Это общее впечатление невозможно проверить. Витте мог быть несправедлив. Потому рассказ П. Н. Милюкова о его личных переговорах с Витте так интересен. И я на нем остановлюсь.

Милюков печатал свои воспоминания («Три попытки») в 1921 году. В них он был строг к бюрократии; Столыпина назвал «царедворцем и честолюбцем, а не государственным человеком» за то, что тот не подчинился русской общественности, которая будто бы предвидела катастрофу и могла ее устранить[764]. Однако какую же позицию в эту переломную пору занял он сам, виднейший представитель нашей общественности?
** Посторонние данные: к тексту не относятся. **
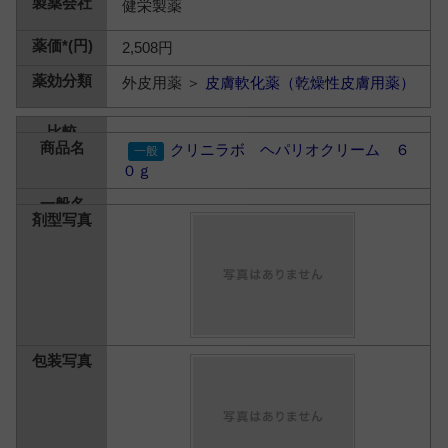
健栄製薬
2,508円
外皮用薬 ＞
皮膚軟化薬（乾燥性皮膚用薬）
クリニラボ ヘパリオクリーム ６
０ｇ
П. Милюков рассказывает про беседу, которую он имел с Витте по его приглашению. Любопытно введение. «Я приходил, — пишет он, — не в качестве делегата, кем-то уполномоченного, а в качестве частного лица, совета которого просил высший представитель власти в момент, когда решалось направление, которое должна была принять русская история. И на поставленный мне сразу вопрос Витте, что делать, я решил ответить по совести и по личному убеждению, не связывая себя общепринятыми политическими формулами моих единомышленников. Я хотел свести спор с академических высот в сферу реальной действительности»[765].

Это правильно. Но ведь «направление истории» решалось не только в разговоре с П. Н. Милюковым, но еще гораздо больше при посылке земской делегации к Витте. Почему же тогда можно было оставаться на «академических высотах», не спускаясь в сферу «реальной действительности»? Почему в разговоре с глазу на глаз можно было ответить «по совести и убеждению», а официально к Витте нужно было послать только «общепринятые формулы единомышленников»? Вводные слова Милюкова сами по себе представляют осуждение приемов нашей общественности.

Милюков не скрыл, что будет говорить не от партии, а от своего личного имени. «Если бы я выражал мнение партии, — предварил он Витте, — то я повторил бы то же, что сказал вам Кокошкин. Но я понимаю, что для вас это мнение не может иметь такой силы, как для нас, и что положение слишком сложно, чтобы применить теоретически правильные советы во всей чистоте»[766]. Что должен был думать Витте о таком заявлении? Итак, Кокошкин говорил именем партии. Но ведь к партии Витте не обращался. Он обратился к земской среде; и не съезды, даже не Бюро земских съездов, а какой-то небольшой Комитет ответил от имени земства, самовластно подменив русское земство только что образовавшейся «партией».